→ 文書抜粋:
● ● ● ● ● ● ●

子供の性転換を禁止 知事の拒否権覆す―オハイオ州
By Valerie Richardson – The Washington Times – Wednesday, January 24, 2024
オハイオ州上院は、議論を呼んでいた「トランスジェンダー法案」に対するマイク・デワイン州知事(共和)の拒否権を覆し、未成年者の性転換処置とトランスジェンダー選手の学校スポーツへの参加を禁止した。
デワイン氏は昨年12月29日に下院法案68(HB68)に拒否権を発動していたが、上院は1月24日、24対8の圧倒的多数の賛成で拒否権を覆した。下院は1月10日にすでに同様の表決を行っている。
上院の審議にはクロエ・コールさんも出席していた。コールさんは15歳で性転換プロセスの一環として乳房を切除し、17歳で元の性別に戻った「ディトランジショナー(性転換をやめる、または中止した人)」。医療ミスで医師らを訴えている。
コールさんは「きょう、オハイオ州は知事の拒否権を覆して、子供の権利を守り、女性のスポーツを守ることに成功した。議会は信じられないほど意欲的に取り組んでくれた。子供の性器切除、ジェンダー思想はこれで終わる」と語り、表決を歓迎した。
この表決により、HB68は90日後の4月23日に施行される。オハイオ州は未成年者に対する性転換治療を制限する22番目の州となり、トランスジェンダーの選手が性自認に基づいて女子の学校スポーツに参加することを禁止する24番目の州となる。
上院共和党がこの法案を可決するには、5分の3以上、つまり20票の賛成が必要だったが、民主党の激しい反対にもかかわらず、共和党はこのハードルを難なくクリアした。
ケント・スミス州上院議員(民主)は議会で「この法案では、子供や青少年を守れない。トランスジェンダーやジェンダーノンコンフォーミング(性別不適合)の子供の権利を法的に制限することになる」と反発した。
審議に混乱がなかったわけではない。トランスジェンダーの人々が議員らに向かって抗議の声を上げ、「イエスは幼い子供たちを愛している」という歌を歌い、警備員に退場させられるという一幕もあった。

● ● ● ● ● ● ●

→ 取り組む課題:
A: 文書抜粋の内容を2文にまとめよ。
B: 文書抜粋によると、下院が知事の拒否権を覆す表決を行ったのは何月何日か。

● ● ● ● ● ● ●

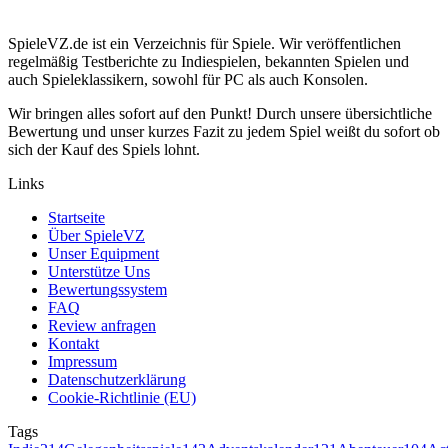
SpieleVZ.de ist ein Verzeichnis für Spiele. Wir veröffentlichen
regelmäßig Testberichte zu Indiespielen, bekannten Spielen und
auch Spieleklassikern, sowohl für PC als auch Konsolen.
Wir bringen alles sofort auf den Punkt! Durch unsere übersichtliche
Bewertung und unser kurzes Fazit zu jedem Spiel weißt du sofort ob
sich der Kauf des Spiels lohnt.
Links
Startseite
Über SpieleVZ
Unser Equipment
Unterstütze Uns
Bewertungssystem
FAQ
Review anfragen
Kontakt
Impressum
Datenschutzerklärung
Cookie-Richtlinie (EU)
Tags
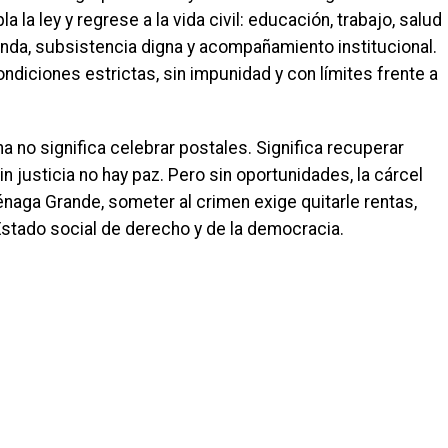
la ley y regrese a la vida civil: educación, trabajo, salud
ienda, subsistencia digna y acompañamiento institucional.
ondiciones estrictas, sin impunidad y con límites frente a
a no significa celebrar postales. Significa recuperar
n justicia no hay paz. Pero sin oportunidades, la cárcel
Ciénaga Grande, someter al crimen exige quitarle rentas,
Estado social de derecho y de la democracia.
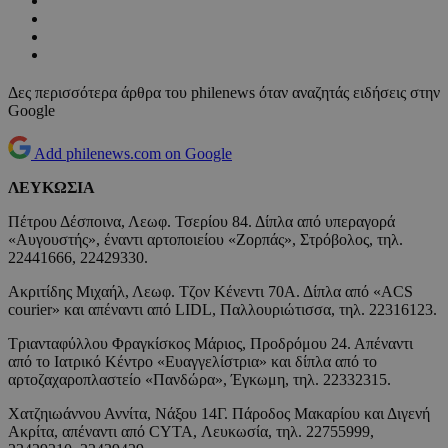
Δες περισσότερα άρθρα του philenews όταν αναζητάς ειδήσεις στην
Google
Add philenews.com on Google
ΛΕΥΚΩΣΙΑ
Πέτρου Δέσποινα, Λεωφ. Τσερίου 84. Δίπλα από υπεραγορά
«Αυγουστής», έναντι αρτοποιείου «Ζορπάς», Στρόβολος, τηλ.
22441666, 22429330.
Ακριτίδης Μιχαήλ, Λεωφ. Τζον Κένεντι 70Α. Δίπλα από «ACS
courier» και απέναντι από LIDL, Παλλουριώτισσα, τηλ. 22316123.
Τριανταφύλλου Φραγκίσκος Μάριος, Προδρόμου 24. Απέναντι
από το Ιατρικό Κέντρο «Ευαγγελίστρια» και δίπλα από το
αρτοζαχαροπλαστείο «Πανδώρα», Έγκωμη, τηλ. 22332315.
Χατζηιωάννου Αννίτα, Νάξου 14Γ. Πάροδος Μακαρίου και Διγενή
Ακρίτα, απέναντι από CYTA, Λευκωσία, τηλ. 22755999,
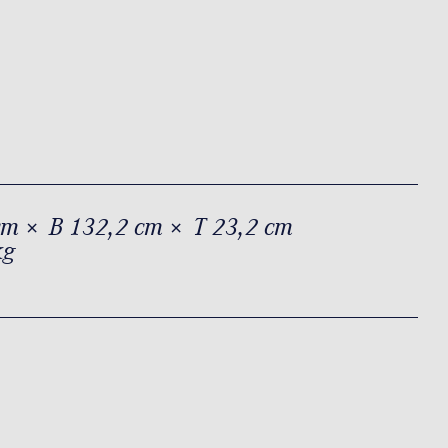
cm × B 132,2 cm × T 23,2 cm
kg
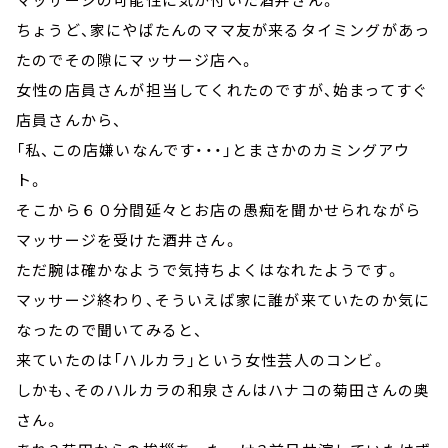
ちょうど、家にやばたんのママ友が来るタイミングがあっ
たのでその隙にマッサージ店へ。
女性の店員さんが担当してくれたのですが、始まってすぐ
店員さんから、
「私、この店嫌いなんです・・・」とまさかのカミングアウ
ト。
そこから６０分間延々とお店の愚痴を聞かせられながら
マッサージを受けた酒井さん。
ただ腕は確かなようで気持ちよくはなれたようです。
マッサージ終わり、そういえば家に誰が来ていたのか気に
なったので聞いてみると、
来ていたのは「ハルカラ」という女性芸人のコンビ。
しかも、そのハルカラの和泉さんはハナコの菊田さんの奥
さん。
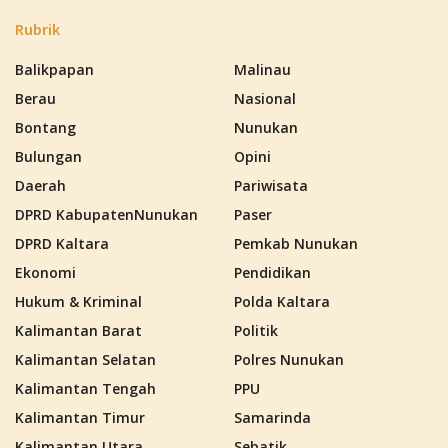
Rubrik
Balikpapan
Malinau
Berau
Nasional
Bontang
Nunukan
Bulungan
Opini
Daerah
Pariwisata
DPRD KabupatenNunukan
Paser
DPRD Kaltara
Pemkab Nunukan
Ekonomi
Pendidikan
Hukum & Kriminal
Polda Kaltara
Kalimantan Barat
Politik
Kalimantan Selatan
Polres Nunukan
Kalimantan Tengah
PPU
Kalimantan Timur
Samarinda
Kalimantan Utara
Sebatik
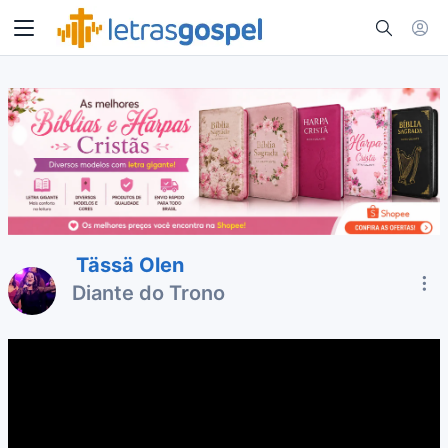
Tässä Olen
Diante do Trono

● ● ● ● ● ● ●

→ 解答一覧:
A: オハイオ州上院は1月24日、24対8でデワイン州知事の下院法案68への拒否権を覆し、未成年者の性転換処置とトランスジェンダー選手の学校スポーツへの参加を禁止した。法案は4月23日に施行されるが、民主党のケント・スミス州上院議員は子供の権利を法的に制限するものだと反発した。

B: 1月10日。